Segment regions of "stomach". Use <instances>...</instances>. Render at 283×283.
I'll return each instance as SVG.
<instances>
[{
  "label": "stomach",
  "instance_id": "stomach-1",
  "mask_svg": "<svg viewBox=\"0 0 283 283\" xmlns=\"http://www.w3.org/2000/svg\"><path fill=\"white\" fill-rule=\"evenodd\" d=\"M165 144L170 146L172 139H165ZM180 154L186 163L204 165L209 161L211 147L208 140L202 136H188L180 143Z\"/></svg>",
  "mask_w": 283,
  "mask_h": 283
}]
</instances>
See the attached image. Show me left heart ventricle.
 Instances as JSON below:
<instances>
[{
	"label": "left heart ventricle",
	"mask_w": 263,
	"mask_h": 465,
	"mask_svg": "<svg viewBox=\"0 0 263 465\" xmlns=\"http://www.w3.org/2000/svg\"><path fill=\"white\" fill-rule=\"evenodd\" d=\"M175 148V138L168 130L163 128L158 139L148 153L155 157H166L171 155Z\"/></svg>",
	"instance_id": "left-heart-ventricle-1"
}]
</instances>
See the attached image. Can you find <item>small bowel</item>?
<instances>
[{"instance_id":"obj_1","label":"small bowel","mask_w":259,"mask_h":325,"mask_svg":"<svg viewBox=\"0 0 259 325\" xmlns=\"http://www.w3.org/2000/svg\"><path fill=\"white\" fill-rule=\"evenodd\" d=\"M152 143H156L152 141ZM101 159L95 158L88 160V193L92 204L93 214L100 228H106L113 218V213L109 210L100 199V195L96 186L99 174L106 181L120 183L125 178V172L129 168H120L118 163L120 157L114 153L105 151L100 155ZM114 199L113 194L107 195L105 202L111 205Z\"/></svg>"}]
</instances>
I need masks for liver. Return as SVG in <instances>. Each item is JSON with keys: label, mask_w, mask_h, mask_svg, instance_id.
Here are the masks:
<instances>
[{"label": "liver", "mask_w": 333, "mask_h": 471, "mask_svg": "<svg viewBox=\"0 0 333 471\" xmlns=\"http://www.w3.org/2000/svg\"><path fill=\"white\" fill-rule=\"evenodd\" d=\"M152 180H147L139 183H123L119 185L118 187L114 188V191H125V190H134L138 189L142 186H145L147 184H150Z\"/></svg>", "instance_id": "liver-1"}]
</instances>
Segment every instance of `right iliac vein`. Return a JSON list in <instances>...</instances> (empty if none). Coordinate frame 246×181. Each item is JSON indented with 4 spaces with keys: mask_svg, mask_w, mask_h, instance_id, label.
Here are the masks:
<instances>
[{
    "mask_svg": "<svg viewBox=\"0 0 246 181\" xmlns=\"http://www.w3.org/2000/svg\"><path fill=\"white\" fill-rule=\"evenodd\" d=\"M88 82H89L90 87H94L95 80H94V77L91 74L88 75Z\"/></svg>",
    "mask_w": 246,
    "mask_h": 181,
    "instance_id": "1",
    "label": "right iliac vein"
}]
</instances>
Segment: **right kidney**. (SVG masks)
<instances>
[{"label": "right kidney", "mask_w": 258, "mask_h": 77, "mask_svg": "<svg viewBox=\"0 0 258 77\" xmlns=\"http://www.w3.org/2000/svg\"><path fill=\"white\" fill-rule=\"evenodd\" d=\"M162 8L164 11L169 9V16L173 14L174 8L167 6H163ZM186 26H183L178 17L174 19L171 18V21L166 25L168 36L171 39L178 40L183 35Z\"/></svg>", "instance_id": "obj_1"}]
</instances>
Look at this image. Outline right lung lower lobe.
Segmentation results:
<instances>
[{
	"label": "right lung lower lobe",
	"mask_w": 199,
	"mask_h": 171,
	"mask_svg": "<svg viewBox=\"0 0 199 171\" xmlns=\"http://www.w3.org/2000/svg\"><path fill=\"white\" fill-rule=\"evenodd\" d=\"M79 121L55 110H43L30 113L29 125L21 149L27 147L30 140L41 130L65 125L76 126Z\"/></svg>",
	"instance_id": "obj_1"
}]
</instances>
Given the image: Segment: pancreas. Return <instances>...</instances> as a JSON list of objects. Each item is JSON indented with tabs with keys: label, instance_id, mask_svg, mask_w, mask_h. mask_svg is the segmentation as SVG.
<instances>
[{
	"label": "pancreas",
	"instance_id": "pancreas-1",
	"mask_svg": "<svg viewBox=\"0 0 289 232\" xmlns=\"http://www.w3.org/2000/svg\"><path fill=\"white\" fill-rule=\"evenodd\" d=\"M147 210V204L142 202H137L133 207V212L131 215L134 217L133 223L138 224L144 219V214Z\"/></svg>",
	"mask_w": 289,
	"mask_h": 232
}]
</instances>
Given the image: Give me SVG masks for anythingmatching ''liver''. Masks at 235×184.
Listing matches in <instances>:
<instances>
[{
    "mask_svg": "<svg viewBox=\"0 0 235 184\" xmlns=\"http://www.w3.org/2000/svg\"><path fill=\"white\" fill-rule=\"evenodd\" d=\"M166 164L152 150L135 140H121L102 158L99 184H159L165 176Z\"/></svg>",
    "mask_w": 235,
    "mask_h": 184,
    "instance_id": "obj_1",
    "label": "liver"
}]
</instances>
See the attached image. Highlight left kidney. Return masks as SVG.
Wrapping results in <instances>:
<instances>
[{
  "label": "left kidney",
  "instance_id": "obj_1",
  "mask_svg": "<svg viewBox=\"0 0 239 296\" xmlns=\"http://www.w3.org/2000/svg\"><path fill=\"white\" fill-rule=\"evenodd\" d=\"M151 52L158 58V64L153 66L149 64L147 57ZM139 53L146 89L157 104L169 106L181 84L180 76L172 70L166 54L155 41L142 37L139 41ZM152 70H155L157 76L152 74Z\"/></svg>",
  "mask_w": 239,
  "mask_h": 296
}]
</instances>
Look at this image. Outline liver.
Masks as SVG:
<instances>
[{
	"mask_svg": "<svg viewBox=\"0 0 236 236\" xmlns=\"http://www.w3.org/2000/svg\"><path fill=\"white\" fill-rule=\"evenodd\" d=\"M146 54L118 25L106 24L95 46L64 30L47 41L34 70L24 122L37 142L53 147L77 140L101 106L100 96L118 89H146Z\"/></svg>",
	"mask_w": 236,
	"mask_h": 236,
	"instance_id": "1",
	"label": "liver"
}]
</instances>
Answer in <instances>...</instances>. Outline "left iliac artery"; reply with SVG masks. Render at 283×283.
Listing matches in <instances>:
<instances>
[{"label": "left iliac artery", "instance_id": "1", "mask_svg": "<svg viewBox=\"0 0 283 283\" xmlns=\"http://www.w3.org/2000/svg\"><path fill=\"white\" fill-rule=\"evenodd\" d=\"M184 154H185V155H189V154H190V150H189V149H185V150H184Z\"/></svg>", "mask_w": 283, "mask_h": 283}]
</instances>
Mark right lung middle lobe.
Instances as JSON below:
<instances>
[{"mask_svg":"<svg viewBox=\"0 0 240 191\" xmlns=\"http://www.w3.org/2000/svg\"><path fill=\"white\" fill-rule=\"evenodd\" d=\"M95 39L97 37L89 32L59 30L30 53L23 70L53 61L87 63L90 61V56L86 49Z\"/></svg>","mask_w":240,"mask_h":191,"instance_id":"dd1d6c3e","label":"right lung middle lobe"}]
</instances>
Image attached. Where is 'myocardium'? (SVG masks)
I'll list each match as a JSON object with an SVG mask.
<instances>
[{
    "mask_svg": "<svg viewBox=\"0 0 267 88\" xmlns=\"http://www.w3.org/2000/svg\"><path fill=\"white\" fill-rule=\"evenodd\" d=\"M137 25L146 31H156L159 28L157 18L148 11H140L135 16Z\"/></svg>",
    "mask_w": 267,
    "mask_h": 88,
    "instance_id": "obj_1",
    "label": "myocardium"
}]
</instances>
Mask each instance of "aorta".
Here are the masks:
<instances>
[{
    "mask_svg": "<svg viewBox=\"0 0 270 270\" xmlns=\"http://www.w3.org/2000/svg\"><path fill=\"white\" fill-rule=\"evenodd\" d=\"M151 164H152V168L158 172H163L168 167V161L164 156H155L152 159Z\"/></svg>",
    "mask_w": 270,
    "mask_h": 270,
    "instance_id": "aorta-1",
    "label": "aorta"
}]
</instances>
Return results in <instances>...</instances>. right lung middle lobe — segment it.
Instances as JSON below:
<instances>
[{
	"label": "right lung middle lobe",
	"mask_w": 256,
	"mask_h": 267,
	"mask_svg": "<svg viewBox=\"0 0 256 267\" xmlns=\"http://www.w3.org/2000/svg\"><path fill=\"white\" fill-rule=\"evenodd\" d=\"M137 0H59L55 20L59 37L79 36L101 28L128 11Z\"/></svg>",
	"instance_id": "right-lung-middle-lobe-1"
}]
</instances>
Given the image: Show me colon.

▶ **Exercise details**
Display each line of the records above that contains the string "indented", reproducing every such line in full.

▶ **The reply**
Segment every instance of `right iliac vein`. Return a JSON list in <instances>...</instances> (empty if none). Coordinate frame 246×181. Each item is JSON indented with 4 spaces with keys: mask_svg, mask_w, mask_h, instance_id, label.
Given the image: Segment: pancreas. Return <instances>...</instances> as a JSON list of objects. Each item is JSON indented with tabs with keys: label, instance_id, mask_svg, mask_w, mask_h. mask_svg is the segmentation as SVG.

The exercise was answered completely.